## BRIEF 1
According to the album review, what is the title of Limp Bizkit's new album?
## BRIEF 2
In the album review, rename "Limp Bizkit" to "the band" in the passage from "It wasn’t until" up to and including "a great album.", and write that passage out again.
## BRIEF 3
List the three words the album review uses to describe the experience of seeing artists or bands come back from long hiatuses.
+++ DOCUMENT PASSAGE +++
It wasn’t until Woodstock 99: Love, Peace, & Rage that I was able to hop out of my shell and embrace who I am, or rather, who many of us are, a Limp Bizkit fan. Can you blame me (them)? They exemplified the personification of young white male rage from the angst-filled young adults looking to unwind in chaotic ways. And with the kind of topsy-turvy world we’ve been in for the last year and a half, sometimes seeing these artists/bands come back from long hiatuses has been an ethereal experience – it’s uncanny, fun, and surprising – all three personify Limp Bizkit’s new album, Still Sucks. Still Sucks is a cheeky nu-metal rap album that broadens the scopes of Fred Durst’s vocal performances while still giving us that “YEAAAH” Fred Durst we’ve come to love and appreciate, albeit being far from a great album.
+++ RECORD SET +++
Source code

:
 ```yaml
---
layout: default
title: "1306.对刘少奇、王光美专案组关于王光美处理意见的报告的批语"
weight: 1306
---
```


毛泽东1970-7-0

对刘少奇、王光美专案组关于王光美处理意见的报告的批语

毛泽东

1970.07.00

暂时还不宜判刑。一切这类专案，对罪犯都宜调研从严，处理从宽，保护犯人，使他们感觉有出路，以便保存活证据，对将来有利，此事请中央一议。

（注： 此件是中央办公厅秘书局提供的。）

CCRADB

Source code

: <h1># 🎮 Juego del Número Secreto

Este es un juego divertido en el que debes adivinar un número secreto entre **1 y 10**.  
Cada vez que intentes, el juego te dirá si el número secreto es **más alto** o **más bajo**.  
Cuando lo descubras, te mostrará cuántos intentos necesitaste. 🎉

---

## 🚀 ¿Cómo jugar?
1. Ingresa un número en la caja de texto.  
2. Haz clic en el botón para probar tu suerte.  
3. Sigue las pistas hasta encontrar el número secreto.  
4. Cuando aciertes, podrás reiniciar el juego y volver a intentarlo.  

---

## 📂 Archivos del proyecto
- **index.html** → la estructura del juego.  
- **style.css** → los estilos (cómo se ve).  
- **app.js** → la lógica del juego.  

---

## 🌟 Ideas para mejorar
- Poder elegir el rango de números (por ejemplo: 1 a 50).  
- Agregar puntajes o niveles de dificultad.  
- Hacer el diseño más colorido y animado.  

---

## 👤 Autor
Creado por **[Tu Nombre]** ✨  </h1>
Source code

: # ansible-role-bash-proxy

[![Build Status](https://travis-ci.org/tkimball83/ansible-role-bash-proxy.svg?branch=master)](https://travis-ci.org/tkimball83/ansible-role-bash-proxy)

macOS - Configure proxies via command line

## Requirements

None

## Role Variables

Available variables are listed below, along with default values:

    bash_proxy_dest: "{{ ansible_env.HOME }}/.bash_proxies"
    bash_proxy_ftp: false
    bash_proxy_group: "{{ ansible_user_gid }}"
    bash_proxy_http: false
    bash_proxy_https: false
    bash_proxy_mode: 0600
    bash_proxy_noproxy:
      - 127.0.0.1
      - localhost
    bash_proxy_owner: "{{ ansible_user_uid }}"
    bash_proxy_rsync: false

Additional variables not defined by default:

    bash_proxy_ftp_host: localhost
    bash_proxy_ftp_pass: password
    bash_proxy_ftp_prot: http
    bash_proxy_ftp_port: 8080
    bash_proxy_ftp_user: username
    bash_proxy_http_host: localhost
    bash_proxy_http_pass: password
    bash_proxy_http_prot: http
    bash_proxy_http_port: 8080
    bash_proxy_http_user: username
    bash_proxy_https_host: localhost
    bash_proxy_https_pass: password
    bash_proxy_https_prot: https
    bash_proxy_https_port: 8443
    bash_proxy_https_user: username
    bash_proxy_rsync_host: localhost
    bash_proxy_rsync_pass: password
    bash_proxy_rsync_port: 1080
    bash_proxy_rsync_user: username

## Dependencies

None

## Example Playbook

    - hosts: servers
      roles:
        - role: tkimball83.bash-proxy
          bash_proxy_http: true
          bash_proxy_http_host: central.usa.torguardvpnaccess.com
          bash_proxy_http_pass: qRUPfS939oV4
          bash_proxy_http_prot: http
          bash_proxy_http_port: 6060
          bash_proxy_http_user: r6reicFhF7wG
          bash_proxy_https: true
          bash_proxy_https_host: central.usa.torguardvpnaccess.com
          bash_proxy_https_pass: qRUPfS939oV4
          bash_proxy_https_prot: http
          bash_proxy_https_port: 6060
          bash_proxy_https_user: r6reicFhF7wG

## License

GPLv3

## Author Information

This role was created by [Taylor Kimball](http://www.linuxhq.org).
+++
## WRITTEN RESPONSE 1
Still Sucks

## WRITTEN RESPONSE 2
It wasn’t until Woodstock 99: Love, Peace, & Rage that I was able to hop out of my shell and embrace who I am, or rather, who many of us are, a the band fan. Can you blame me (them)? They exemplified the personification of young white male rage from the angst-filled young adults looking to unwind in chaotic ways. And with the kind of topsy-turvy world we’ve been in for the last year and a half, sometimes seeing these artists/bands come back from long hiatuses has been an ethereal experience – it’s uncanny, fun, and surprising – all three personify the band’s new album, Still Sucks. Still Sucks is a cheeky nu-metal rap album that broadens the scopes of Fred Durst’s vocal performances while still giving us that “YEAAAH” Fred Durst we’ve come to love and appreciate, albeit being far from a great album.

## WRITTEN RESPONSE 3
uncanny, fun, surprising